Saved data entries
========================================================================
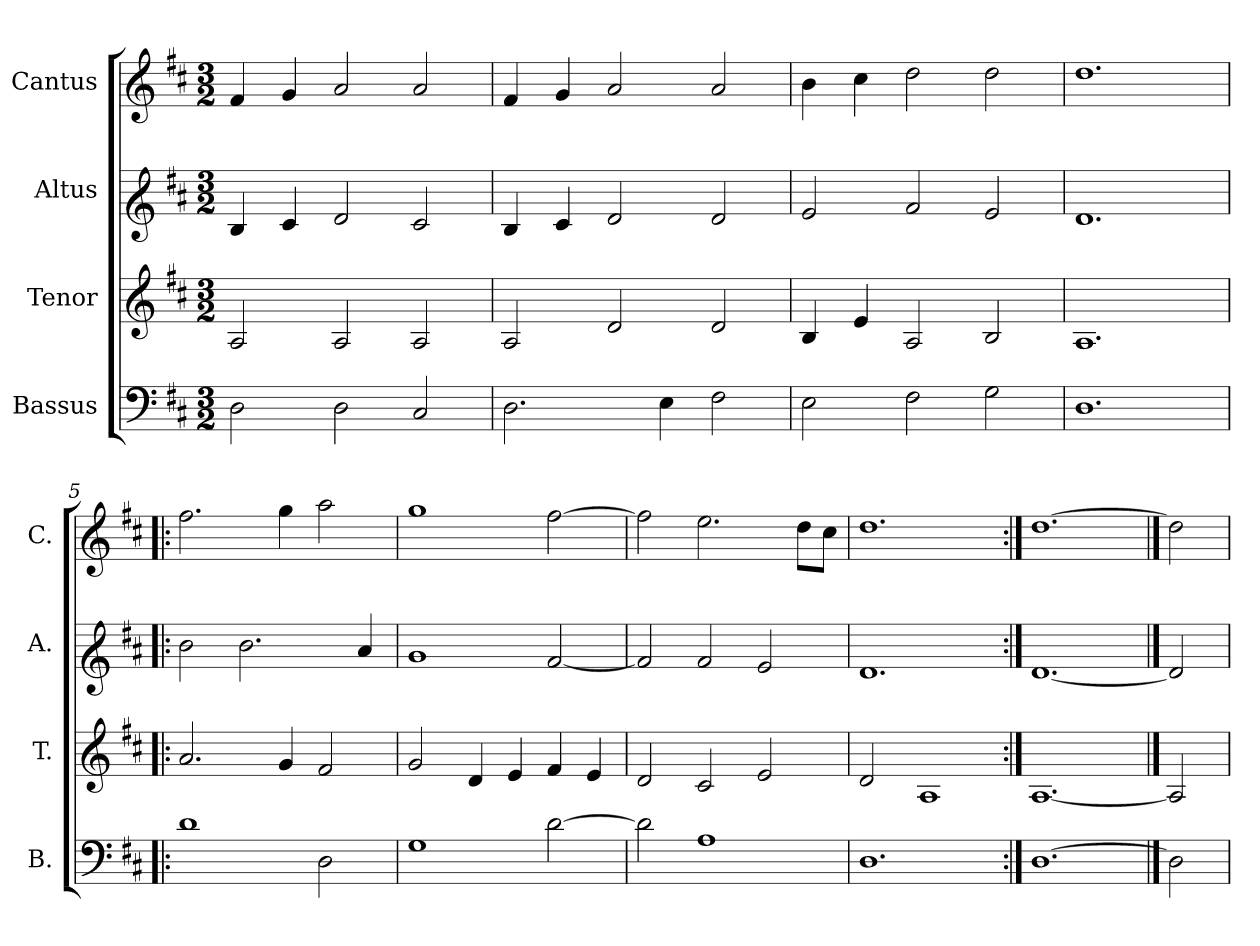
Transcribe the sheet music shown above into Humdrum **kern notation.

**kern	**kern	**kern	**kern
*part4	*part3	*part2	*part1
*staff4	*staff3	*staff2	*staff1
*I"Bassus	*I"Tenor	*I"Altus	*I"Cantus
*I'B.	*I'T.	*I'A.	*I'C.
*clefF4	*clefG2	*clefG1	*clefG2
*k[f#c#]	*k[f#c#]	*k[f#c#]	*k[f#c#]
*D:	*D:	*D:	*D:
*M3/2	*M3/2	*M3/2	*M3/2
=1	=1	=1	=1
2D\	2A/	4d/	4f#/
.	.	4e/	4g/
2D\	2A/	2f#/	2a/
2C#/	2A/	2e/	2a/
=2	=2	=2	=2
2.D\	2A/	4d/	4f#/
.	.	4e/	4g/
.	2d/	2f#/	2a/
4E\	.	.	.
2F#\	2d/	2f#/	2a/
=3	=3	=3	=3
2E\	4B/	2g/	4b\
.	4e/	.	4cc#\
2F#\	2A/	2a/	2dd\
2G\	2B/	2g/	2dd\
=4	=4	=4	=4
1.D\	1.A/	1.f#/	1.dd\
=5!|:	=5!|:	=5!|:	=5!|:
1d\	2.a/	2dd\	2.ff#\
.	.	2.dd\	.
.	4g/	.	4gg\
2D\	2f#/	.	2aa\
.	.	4cc#/	.
=6	=6	=6	=6
1G\	2g/	1b/	1gg\
.	4d/	.	.
.	4e/	.	.
[2d\	4f#/	[2a/	[2ff#\
.	4e/	.	.
=7	=7	=7	=7
2d\]	2d/	2a/]	2ff#\]
1A\	2c#/	2a/	2.ee\
.	2e/	2g/	.
.	.	.	8dd\L
.	.	.	8cc#\J
=8	=8	=8	=8
1.D\	2d/	1.f#/	1.dd\
.	1A/	.	.
=9:|!	=9:|!	=9:|!	=9:|!
[1.D\	[1.A/	[1.f#/	[1.dd\
==10	==10	==10	==10
2D\]	2A/]	2f#/]	2dd\]
=	=	=	=
*-	*-	*-	*-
========================================================================
=== Exercise ===
Copy out every one of the rows above word for word, leaving out the pictures.

=== The output ===
Transcribe the sheet music shown above into Humdrum **kern notation.

**kern	**kern	**kern	**kern
*part4	*part3	*part2	*part1
*staff4	*staff3	*staff2	*staff1
*I"Bassus	*I"Tenor	*I"Altus	*I"Cantus
*I'B.	*I'T.	*I'A.	*I'C.
*clefF4	*clefG2	*clefG1	*clefG2
*k[f#c#]	*k[f#c#]	*k[f#c#]	*k[f#c#]
*D:	*D:	*D:	*D:
*M3/2	*M3/2	*M3/2	*M3/2
=1	=1	=1	=1
2D\	2A/	4d/	4f#/
.	.	4e/	4g/
2D\	2A/	2f#/	2a/
2C#/	2A/	2e/	2a/
=2	=2	=2	=2
2.D\	2A/	4d/	4f#/
.	.	4e/	4g/
.	2d/	2f#/	2a/
4E\	.	.	.
2F#\	2d/	2f#/	2a/
=3	=3	=3	=3
2E\	4B/	2g/	4b\
.	4e/	.	4cc#\
2F#\	2A/	2a/	2dd\
2G\	2B/	2g/	2dd\
=4	=4	=4	=4
1.D\	1.A/	1.f#/	1.dd\
=5!|:	=5!|:	=5!|:	=5!|:
1d\	2.a/	2dd\	2.ff#\
.	.	2.dd\	.
.	4g/	.	4gg\
2D\	2f#/	.	2aa\
.	.	4cc#/	.
=6	=6	=6	=6
1G\	2g/	1b/	1gg\
.	4d/	.	.
.	4e/	.	.
[2d\	4f#/	[2a/	[2ff#\
.	4e/	.	.
=7	=7	=7	=7
2d\]	2d/	2a/]	2ff#\]
1A\	2c#/	2a/	2.ee\
.	2e/	2g/	.
.	.	.	8dd\L
.	.	.	8cc#\J
=8	=8	=8	=8
1.D\	2d/	1.f#/	1.dd\
.	1A/	.	.
=9:|!	=9:|!	=9:|!	=9:|!
[1.D\	[1.A/	[1.f#/	[1.dd\
==10	==10	==10	==10
2D\]	2A/]	2f#/]	2dd\]
=	=	=	=
*-	*-	*-	*-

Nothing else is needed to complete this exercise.